It has been a long-running meme in the Linux community that each new year would be the “Year of the Linux Desktop” for decades now. This never happened. Why? A big reason is compatibility with gaming. Some titles worked on Linux but not very many of them.
Things have changed now with Steam’s new compatibility options they developed for the Steam Deck called “Steam Play”. Virtually every title I own in Steam plays flawlessly on Linux now as these options are available for all Steam Linux users and do not require owning a Steam deck to take advantage of.
I have been switched over for a month now exclusively to Ubuntu 21.10 on my main Threadripper desktop and I have not missed Windows at all. In the above screenshot I’m using Steam with “Steam Play” to play all of my titles that don’t include Linux support, editing my web site, overclocking/underclocking my GPU while mining Ethereum. These are all things that were an order of magnitude more difficult / annoying to do on Linux only a few years ago.
Today let’s explore the things that have changed that up until this point had been preventing the year of the Linux desktop!
Compatibility Improvements for Gaming – Steam Play
Let’s start with the big one. Gaming is extremely popular and I have been playing and even writing video games for decades. The compatibility options for games on Linux have been improving slowly over the years but it was probably still something like 10-15% of my Steam library that work without “Steam Play” support.
Now they pretty much all work. Why? Because Valve made the Steam Deck (Valve’s new handheld device capable of playing most items from your existing Steam library) and the Steam Deck runs Linux! Specifically the Steam Deck runs “Steam OS”. This is a full-blown publicly available Linux distribution available directly from Valve here that you can download and install. You do not need to run Steam OS to get these benefits though, they are available to all Steam users on Linux.

******

# Exercises:
A – In the article on the Linux desktop, which Ubuntu version has the writer been using exclusively on the main Threadripper desktop?
B – Rewrite the Linux desktop article from "Compatibility Improvements for" up to and including "users on Linux.", putting "portable console" in place of "handheld device".
C – Carry on the article about Linux desktop gaming from the point where it stops.

# Data section:
******

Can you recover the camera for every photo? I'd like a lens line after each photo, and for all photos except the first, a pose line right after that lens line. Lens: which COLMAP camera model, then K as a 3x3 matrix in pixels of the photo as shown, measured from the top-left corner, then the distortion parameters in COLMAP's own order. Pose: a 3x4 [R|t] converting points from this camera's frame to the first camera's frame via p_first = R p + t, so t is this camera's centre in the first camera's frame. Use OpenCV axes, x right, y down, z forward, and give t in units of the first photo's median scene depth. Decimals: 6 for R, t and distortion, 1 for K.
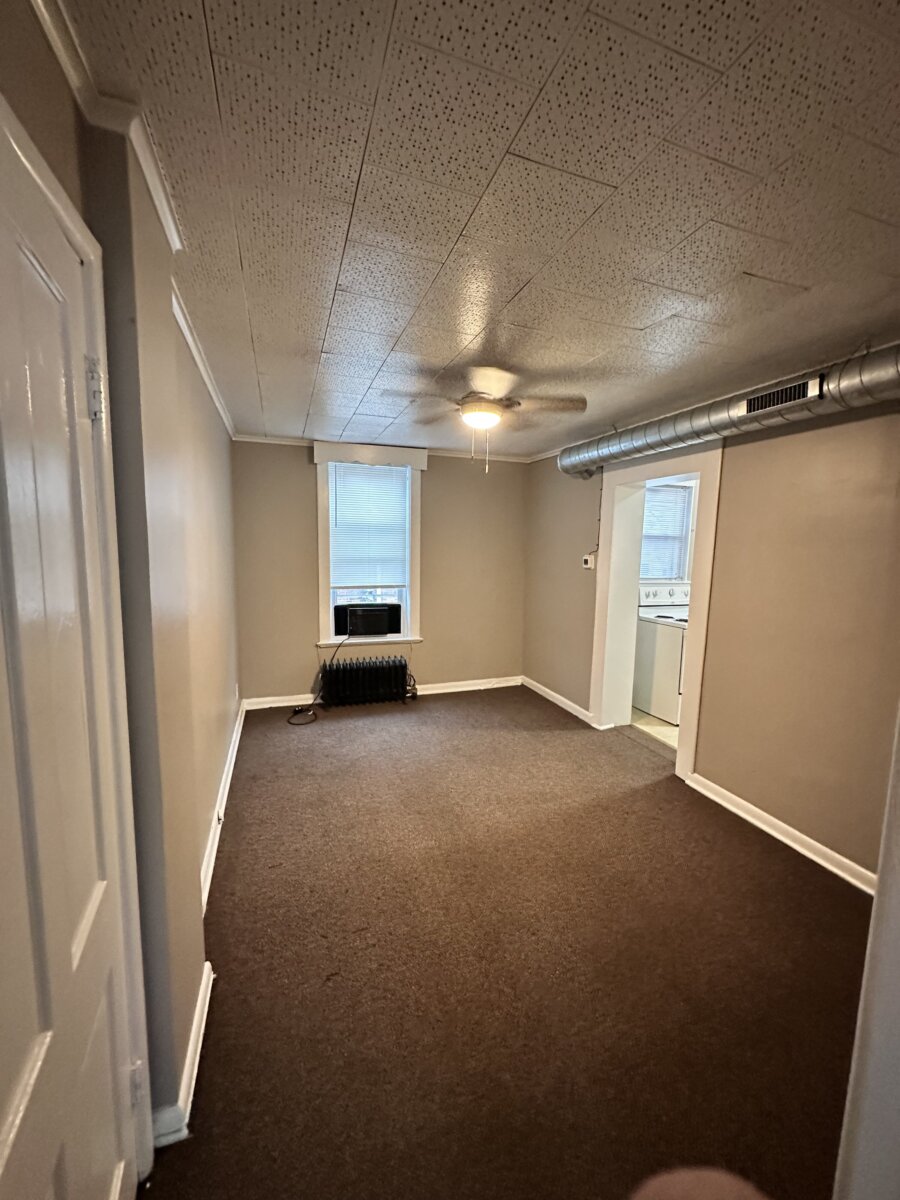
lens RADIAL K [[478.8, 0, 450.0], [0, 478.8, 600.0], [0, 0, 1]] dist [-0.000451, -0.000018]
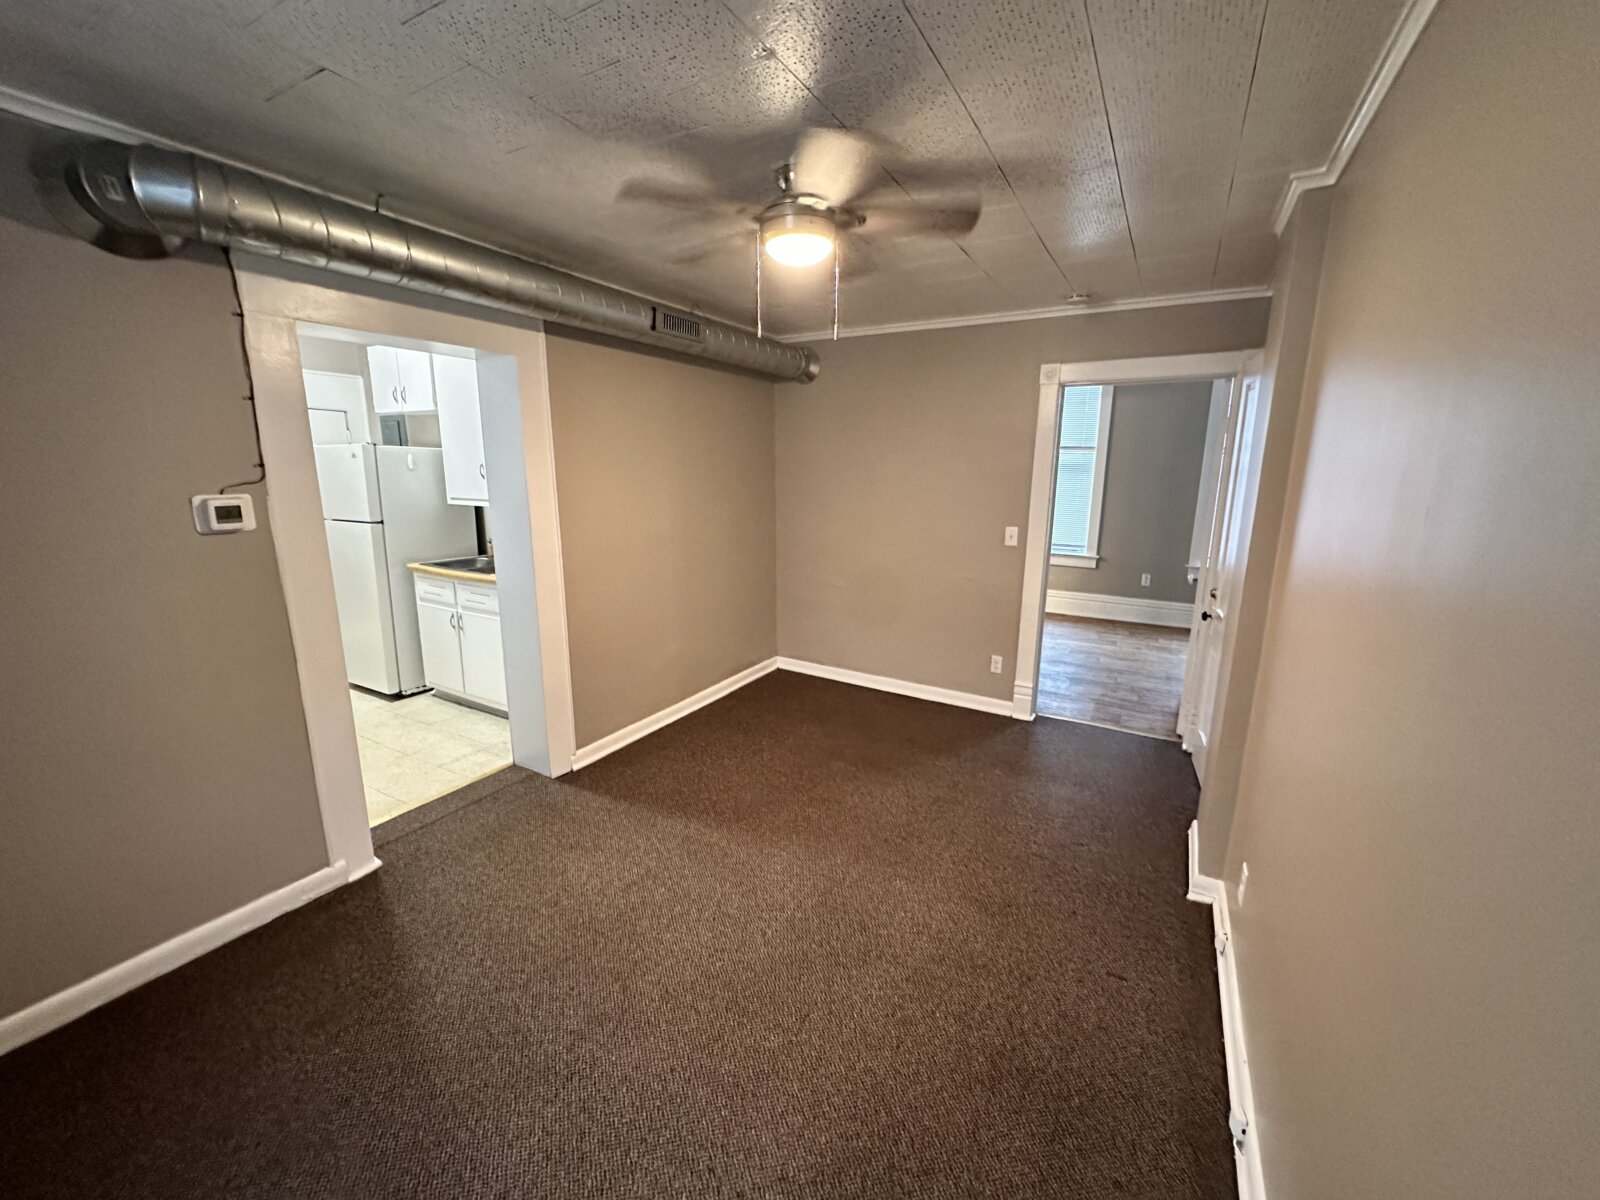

******

# Responses in order:
A – Ubuntu 21.10

B –
Compatibility Improvements for Gaming – Steam Play
Let’s start with the big one. Gaming is extremely popular and I have been playing and even writing video games for decades. The compatibility options for games on Linux have been improving slowly over the years but it was probably still something like 10-15% of my Steam library that work without “Steam Play” support.
Now they pretty much all work. Why? Because Valve made the Steam Deck (Valve’s new portable console capable of playing most items from your existing Steam library) and the Steam Deck runs Linux! Specifically the Steam Deck runs “Steam OS”. This is a full-blown publicly available Linux distribution available directly from Valve here that you can download and install. You do not need to run Steam OS to get these benefits though, they are available to all Steam users on Linux.

C –
This is why the compatibility improved so dramatically all of the sudden. It may have taken another 10-20 years or longer for us to reach the level of compatibility that Valve just gave us because they needed it for the Steam Deck handheld. They wrote an entire compatibility layer essentially for us!
How to Enable Steam Play
Once you’ve installed Steam you can enable Steam Play in the options here:
Check both boxes and after restarting you should notice in your game list that titles are now playable that previously would only show a Windows icon.
Graphics Card Driver Improvements
Another thing that had held me back was the traditionally poor video driver support / functionality in Linux. This has also changed dramatically. Not only do they give really great performance now but they also support overclocking and fan control settings.
Overclocking / Underclocking
This is something that had always been difficult on Linux but things have improved in the past few years. It is necessary for people to control their GPUs clock / fan speeds for many reasons. Years ago you’d have to use the CLI to set most of these but many of them are built right into the GPU settings even for newer GPUs like a NVIDIA RTX 3090* (enabling cool-bits required, more on that later).
Here’s what the overclocking settings look like:
Notice at the very bottom I have a Graphics Card Offset and a Memory Transfer Rate Offset. This is to overclock / underclock the GPU’s processor and memory right inside the official nvidia-settings utility.
You simply type a value in this box then press the “Enter” key and you’ll see a message at the very bottom of the screen (a status message) saying the settings have been successfully applied.
Controlling Fan Speeds
You can also manually override the fan speeds and the GPU will actually respect them. Again we can do this right in the nvidia-settings GUI like this:
This works similarly to adjusting the clock speeds. You can slide the bar and press “Apply” or you can type a value in the box and then press the “Enter” key.
You will hear the fans spinning up immediately!
Enabling Cool-Bits for NVIDIA GPUs
This is necessary to use all of the features I showed above. There’s a few ways to do this. The easiest way is using the nvidia-xconfig utility like this from the CLI:
sudo nvidia-xconfig --cool-bits 31
This will automatically modify your /etc/X11/xorg.conf file to enable Cool-Bits after a reboot. I used a value of 31 which is correct for NVIDIA 3000 series GPUs to enable these features.
There are other values of Cool-Bits for older cards but this value should enable all features. If it’s a really old card you may want to look up the best cool-bits value to use for that generation of card.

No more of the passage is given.